= 1876 Parramatta colonial by-election =

By-election in New South Wales, Australia

A by-election was held for the New South Wales Legislative Assembly electorate of Parramatta on 20 April 1876 caused by the resignation of sitting member Hugh Taylor after he was referred to the Committee of Elections and Qualification as to whether he had a position of profit under the crown as a result of the supply of meat by him to Mr Dunn who in turn had a contract to supply meat to government asylums.

==Dates==

| Date | Event |
|---|---|
| 24 February 1876 | Question referred to the Committee of Elections and Qualifications. |
| 22 March 1876 | The Committee of Elections and Qualifications reported that Thomas Brown was disqualified from sitting. |
| 31 March 1876 | Hugh Taylor resigned. |
| 1 April 1876 | Writ of election issued by the Speaker of the Legislative Assembly. |
| 18 April 1876 | Nominations |
| 20 April 1876 | Polling day |
| 25 June 1876 | Return of writ |

==Committee of Elections and Qualifications==
The question of Thomas Brown's eligibility had been referred to the committee on the same day. The Committee found that Thomas Brown was the owner of the Eskbank Colliery, the coal supplied by William Pitt was taken from the Eskbank Colliery and that Thomas Brown had a "direct interest in a contract entered into with the Government by the said William Pitt for the supply of engine coal for the Great Southern and Western Railways" and was therefore disqualified from being a member of the Legislative Assembly.
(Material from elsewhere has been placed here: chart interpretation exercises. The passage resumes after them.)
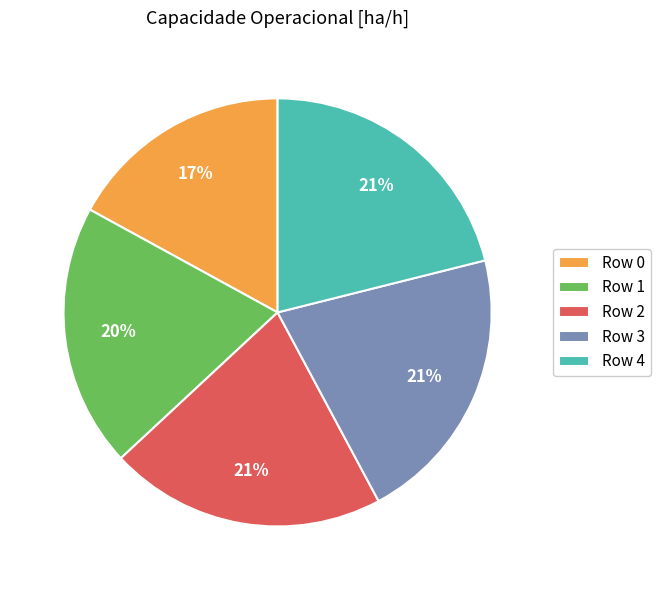

To the nearest percent, what is the difference between the largest and smallest slice percentages?

4%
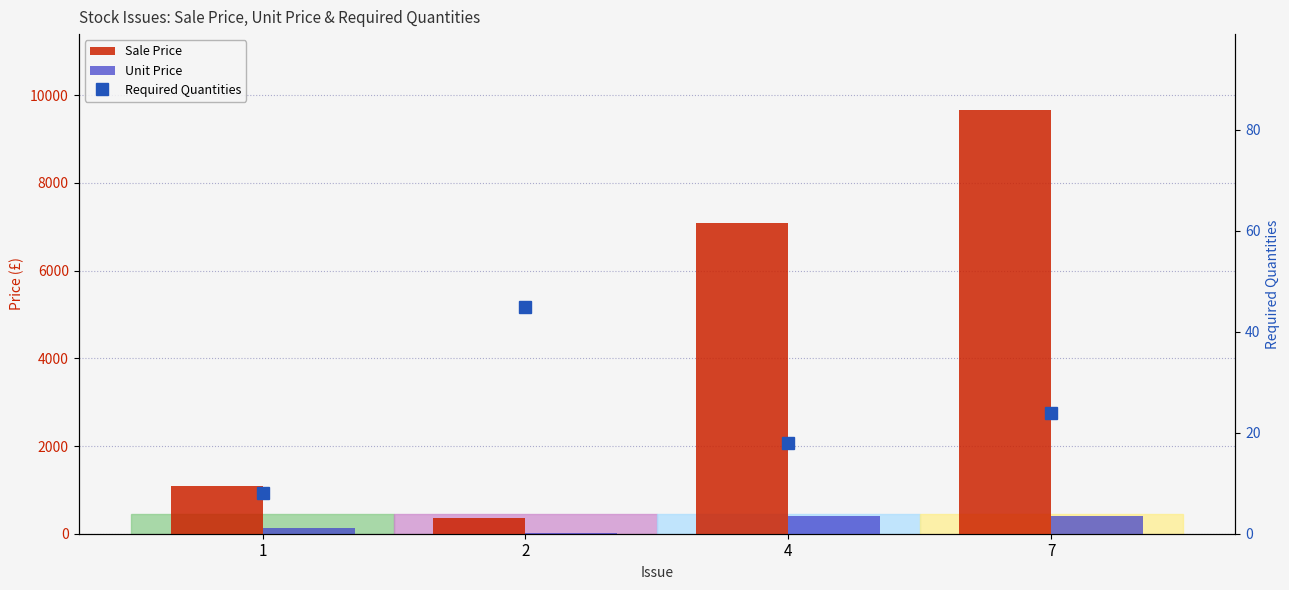

What is the value of the Sale Price bar at the 4th from the left?

9655.7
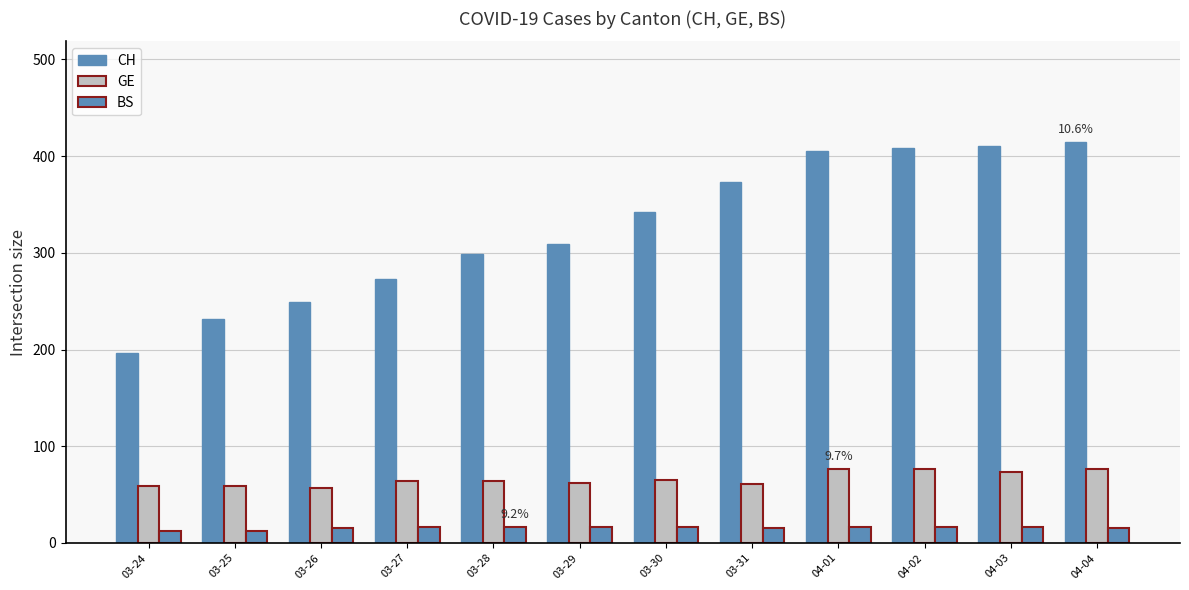

How many series are shown in this chart?

3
Taylor resigned after the report on Thomas Brown had been tabled, but before the committee had reported on whether he too was disqualified.

==Results==

1876 Parramatta by-election Thursday 20 April
| Candidate |  | Votes | % |
|---|---|---|---|
| Hugh Taylor (elected) |  | 455 | 53.4 |
| George Young |  | 397 | 46.6 |
| Informal votes |  | 852 | 100.0 |
| Informal votes |  | 0 | 0.0 |
| Turnout |  | 852 | 68.7 |

Hugh Taylor resigned because a contract he had may have been an office of profit under the crown.